The Calendar Killer recensione film di Adolfo J Kolmerer con Luise Heyer, Sabin Tambrea e Friedrich Mucke [Amazon Prime Video]
Oggi più che mai, un film di genere deve affidarsi a un’idea originale e intrigante per attirare l’attenzione di un pubblico bombardato dall’offerta gargantuesca offerta dalle piattaforme streaming. Il più grande punto di forza di The Calendar Killer, disponibile su Prime Video, è soprattutto la sua premessa, profondamente legata al contesto tristemente attuale della violenza sulle donne.

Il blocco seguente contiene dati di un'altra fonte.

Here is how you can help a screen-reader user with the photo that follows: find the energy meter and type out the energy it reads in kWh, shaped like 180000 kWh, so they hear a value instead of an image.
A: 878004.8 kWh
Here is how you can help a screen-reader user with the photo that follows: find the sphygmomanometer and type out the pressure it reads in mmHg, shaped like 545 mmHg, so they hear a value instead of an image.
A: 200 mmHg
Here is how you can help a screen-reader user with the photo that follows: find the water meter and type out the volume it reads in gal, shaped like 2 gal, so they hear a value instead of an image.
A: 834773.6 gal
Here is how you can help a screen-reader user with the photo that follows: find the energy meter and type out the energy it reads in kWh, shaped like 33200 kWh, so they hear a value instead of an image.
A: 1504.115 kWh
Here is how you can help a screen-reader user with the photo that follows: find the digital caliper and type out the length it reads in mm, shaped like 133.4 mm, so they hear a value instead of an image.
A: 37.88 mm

Jules (Sabin Tambrea) è un operatore di ‘Ti accompagno a casa’, una linea telefonica d’emergenza per persone che pensano di essere in pericolo mentre sono da sole per strada. Riceve una chiamata da Klara (Luise Heyer), la futura vittima del Killer del Calendario. L’assassino s’introduce nelle case dei suoi bersagli, scrive col sangue la data della loro morte e poi, arrivato il giorno fatale, le uccide. Jules dovrà aiutarla a superare la notte, consigliandole come sfuggire al killer, ma anche aiutandola a non arrendersi e a confidarsi con lui.
L’idea di un thriller “a distanza” (un personaggio a un capo del telefono aiuta le persone dall’altro parte) era già stata sfruttata brillantemente da Il colpevole – The Guilty. Come nel film danese del 2018, The Calendar Killer costruisce la tensione sulla totale impotenza di Jules di fronte agli ostacoli che Klara affronta. Tutto ciò che può fare è ascoltare attraverso il suo auricolare e convincerla a seguire le sue istruzioni.

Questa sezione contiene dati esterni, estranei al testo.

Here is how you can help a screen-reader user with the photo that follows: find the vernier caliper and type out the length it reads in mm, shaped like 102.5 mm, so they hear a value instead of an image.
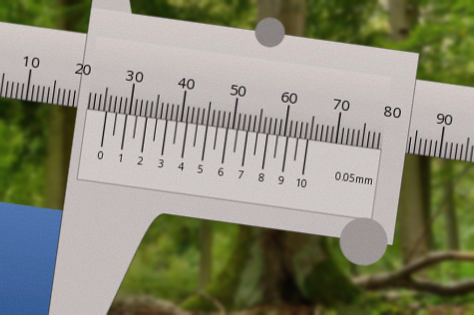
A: 25.5 mm
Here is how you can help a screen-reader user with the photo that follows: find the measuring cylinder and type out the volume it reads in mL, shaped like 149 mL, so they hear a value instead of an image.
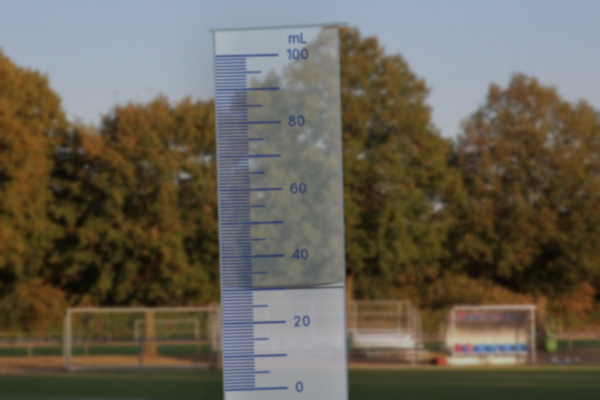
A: 30 mL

È proprio Klara il vero motore della storia, nonché portatrice e incarnazione del tema più importante della pellicola. Il vero pericolo per lei, infatti, non è tanto il killer, quanto Martin (Friedrich Mucke), il marito violento che abusa di lei da anni. Il film si immerge quindi nella vita di una donna prigioniera della violenza domestica e ormai portata sull’orlo del suicidio.
La fuga di Karla dal marito e la sua lotta per la libertà sostituiscono dunque l’impostazione “telefonica” che caratterizzava la prima parte del film. Questo però appiattisce inevitabilmente tanto l’intreccio quanto la sua l’originalità. In più, nonostante gli attori restituiscano bene gli effetti devastanti di un tale trauma sulle persone, l’argomento viene affrontato sfruttando dei cliché talmente artificiali da risultare quasi slegati dalla realtà.

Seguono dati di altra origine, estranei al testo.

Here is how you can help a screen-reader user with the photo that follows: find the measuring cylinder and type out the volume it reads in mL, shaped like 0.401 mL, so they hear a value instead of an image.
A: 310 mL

Martin, infatti, non è semplicemente un marito violento, che liquida la paura della moglie di essere uccisa dal Killer del Calendario come frutto di vaneggiamenti e allucinazioni. È come se il regista Adolfo J. Kolmerer avesse pensato che le violenze quotidiane di un marito possessivo non fossero un materiale abbastanza impressionante. E quindi, Martin si rivela anche un pervertito che porta la moglie a festini esclusivi (con tanto di maschere alla Eyes Wide Shut), la droga e la sottopone a giochi sadomasochistici contro la sua volontà.
Tuttavia, in queste scene, in teoria angosciose, la messa in scena è talmente artificiale, piatta e poco ispirata che la violenza perde il realismo di cui necessita per essere veramente d’impatto. In un’epoca dove si cerca di svelare la violenza nascosta, sotterranea e quotidiana degli atteggiamenti possessivi, le esagerazioni di Kolmerer risultano semplicistiche e fuori luogo.
In preparazione al terzo atto, poi, il film rimescola le carte in tavola con un colpo di scena in un primo momento sorprendente, ma che risulta completamente irrealistico a un ragionamento un minimo approfondito. The Calendar Killer rivela così tutti i suoi limiti creativi e si arena su un finale sbrigativo e anche un po’ autocompiaciuto del lavoro svolto su una tematica alla quale, in realtà, non ha saputo rendere giustizia.